Though Hosanagar doesn’t distinguish between these principles, accountability seems the one most likely to cause the gravest, most intractable disputes.
Explanation means that people whom algorithms affect have a right to know why those algorithms behave as they do. Frustratingly, Hosanagar does not explain how such explanations might be rendered. “Data provenance” means creators must keep a record of training procedures.

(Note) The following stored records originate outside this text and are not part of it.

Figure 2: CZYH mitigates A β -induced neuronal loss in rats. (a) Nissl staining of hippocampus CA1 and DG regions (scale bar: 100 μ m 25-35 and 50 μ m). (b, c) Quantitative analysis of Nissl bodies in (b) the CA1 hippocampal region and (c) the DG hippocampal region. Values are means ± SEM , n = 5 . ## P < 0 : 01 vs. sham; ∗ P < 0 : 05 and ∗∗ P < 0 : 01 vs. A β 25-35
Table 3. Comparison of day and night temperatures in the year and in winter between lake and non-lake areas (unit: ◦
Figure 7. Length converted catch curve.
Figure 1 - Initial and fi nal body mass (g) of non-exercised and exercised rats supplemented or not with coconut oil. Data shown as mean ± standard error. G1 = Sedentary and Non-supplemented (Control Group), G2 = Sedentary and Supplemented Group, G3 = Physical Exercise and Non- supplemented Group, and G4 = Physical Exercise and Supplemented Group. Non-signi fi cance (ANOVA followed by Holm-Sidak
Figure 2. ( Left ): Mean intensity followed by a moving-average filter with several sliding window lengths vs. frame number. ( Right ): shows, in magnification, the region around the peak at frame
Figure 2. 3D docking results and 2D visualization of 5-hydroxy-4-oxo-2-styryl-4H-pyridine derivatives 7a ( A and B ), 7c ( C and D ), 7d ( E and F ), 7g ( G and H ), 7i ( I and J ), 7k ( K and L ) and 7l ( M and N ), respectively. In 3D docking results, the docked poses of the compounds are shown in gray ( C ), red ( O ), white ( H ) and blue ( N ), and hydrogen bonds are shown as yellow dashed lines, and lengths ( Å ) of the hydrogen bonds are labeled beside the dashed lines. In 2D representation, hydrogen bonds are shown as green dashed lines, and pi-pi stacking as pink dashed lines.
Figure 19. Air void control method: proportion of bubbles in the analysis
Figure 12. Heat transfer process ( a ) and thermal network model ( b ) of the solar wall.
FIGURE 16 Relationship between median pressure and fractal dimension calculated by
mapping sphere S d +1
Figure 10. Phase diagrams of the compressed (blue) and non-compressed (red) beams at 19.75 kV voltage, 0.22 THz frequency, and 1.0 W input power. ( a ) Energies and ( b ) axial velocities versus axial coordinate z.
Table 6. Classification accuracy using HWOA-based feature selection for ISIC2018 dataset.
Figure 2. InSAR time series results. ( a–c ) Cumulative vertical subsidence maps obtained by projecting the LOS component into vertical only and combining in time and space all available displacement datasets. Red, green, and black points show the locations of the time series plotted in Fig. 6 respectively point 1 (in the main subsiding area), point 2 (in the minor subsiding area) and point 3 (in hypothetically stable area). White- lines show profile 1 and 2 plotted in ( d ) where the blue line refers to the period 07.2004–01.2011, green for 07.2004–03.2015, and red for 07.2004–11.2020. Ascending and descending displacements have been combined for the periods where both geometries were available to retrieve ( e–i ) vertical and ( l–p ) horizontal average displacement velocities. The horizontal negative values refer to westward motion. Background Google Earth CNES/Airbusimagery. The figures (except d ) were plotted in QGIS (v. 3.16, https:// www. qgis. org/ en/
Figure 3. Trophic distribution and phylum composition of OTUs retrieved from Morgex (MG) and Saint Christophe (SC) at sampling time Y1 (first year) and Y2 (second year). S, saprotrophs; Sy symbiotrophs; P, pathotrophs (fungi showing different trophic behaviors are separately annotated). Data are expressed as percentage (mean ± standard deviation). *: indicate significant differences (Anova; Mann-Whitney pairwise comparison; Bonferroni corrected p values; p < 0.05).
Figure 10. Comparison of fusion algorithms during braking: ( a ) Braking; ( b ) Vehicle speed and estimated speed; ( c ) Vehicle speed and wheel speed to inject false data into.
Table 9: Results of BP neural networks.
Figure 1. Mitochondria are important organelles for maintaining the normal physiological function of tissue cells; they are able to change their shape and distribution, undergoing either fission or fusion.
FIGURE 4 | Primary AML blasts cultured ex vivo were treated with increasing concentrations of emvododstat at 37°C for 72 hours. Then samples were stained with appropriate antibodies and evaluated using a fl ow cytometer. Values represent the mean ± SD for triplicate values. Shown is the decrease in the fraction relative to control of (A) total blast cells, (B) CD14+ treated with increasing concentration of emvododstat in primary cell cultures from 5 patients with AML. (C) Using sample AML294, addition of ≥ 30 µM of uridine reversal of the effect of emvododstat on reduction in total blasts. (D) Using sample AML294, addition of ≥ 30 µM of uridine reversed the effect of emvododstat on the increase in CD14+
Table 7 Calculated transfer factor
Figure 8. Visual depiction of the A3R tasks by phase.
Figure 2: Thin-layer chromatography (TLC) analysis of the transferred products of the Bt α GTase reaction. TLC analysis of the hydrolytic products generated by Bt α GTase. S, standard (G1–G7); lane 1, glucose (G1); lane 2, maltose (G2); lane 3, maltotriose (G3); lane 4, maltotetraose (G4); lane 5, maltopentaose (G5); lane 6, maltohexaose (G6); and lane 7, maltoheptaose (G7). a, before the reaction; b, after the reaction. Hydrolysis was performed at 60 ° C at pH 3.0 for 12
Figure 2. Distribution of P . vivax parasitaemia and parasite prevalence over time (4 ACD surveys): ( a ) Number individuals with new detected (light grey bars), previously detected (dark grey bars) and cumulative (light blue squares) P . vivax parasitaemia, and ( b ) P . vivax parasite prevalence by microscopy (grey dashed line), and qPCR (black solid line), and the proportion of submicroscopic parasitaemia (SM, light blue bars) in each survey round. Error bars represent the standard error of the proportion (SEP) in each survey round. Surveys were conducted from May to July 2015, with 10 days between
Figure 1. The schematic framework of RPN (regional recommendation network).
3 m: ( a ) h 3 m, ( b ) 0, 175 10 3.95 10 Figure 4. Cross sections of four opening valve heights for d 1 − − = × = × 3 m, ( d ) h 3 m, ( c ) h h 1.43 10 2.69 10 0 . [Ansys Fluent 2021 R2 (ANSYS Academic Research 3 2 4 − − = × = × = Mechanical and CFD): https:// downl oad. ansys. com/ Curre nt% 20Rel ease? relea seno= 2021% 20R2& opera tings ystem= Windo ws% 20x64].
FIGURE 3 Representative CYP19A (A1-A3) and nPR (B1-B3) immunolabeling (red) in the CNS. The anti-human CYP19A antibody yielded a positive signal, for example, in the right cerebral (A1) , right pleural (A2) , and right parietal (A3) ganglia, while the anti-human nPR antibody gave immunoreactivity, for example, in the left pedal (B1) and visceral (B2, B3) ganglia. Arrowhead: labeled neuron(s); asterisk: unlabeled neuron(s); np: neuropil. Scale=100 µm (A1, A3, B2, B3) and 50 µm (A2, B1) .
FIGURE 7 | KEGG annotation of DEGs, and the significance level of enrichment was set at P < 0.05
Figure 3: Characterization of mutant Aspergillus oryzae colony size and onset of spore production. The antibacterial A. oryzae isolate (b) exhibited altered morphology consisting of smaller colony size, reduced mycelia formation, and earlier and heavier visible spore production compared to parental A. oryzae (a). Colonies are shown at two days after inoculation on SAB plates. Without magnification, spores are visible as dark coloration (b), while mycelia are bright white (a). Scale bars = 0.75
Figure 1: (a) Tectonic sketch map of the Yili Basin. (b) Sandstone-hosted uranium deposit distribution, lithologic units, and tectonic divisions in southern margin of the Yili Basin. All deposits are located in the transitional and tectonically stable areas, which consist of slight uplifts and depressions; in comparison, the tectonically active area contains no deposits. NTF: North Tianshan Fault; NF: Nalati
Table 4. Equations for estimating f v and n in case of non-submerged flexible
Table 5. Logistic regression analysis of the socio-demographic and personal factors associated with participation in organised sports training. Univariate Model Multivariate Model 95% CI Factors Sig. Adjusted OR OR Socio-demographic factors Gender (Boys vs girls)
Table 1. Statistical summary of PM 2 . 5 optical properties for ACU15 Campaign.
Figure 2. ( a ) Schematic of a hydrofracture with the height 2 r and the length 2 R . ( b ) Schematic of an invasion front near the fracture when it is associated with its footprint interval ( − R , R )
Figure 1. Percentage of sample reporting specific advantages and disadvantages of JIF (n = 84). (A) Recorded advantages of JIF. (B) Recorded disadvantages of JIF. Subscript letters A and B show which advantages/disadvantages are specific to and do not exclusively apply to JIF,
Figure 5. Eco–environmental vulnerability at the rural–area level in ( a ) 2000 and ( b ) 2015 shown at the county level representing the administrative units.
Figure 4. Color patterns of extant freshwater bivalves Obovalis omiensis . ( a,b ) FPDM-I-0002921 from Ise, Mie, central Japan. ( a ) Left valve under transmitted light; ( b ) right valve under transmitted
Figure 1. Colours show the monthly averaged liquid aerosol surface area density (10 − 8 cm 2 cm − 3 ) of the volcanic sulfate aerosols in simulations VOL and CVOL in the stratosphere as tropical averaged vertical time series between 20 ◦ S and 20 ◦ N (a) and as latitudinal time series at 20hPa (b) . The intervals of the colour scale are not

Where will we set boundaries when technology’s limits aren’t setting them for us?Kartik Hosanagar
In the greatest understatement of his book, Hosanagar notes that these are laudable principles, but require enforcement to be meaningful. He suggests that regulatory bodies of policy specialists and professionals who understand the technology could generate and impose rules of conduct. Hosanagar argues that users should have some control over how algorithms work, and receive alerts on unintended consequences.
Not Quite Complex
Despite Hosanagar’s admirable credentials, he offers only a basic – though erudite – overview of algorithms’ functions in society, medicine, driving and flight. Readers should regard this as a worthy, standard college text on the subject for those new to the topic and unaware of its complexities. Hosanagar is a superb writer, and rightfully most intrigued by algorithm’s inherent – and humanlike – contradictions and oxymorons. But his later chapters regarding consumer protection and regulation are surprising in their naivety. Hosanagar seems to ignore the fundamentals of today’s runaway giant tech capitalism and how nontransparent those giants are regarding the algorithms on which their market dominance depends. Or how unwilling they are to offer consumers any protection from them.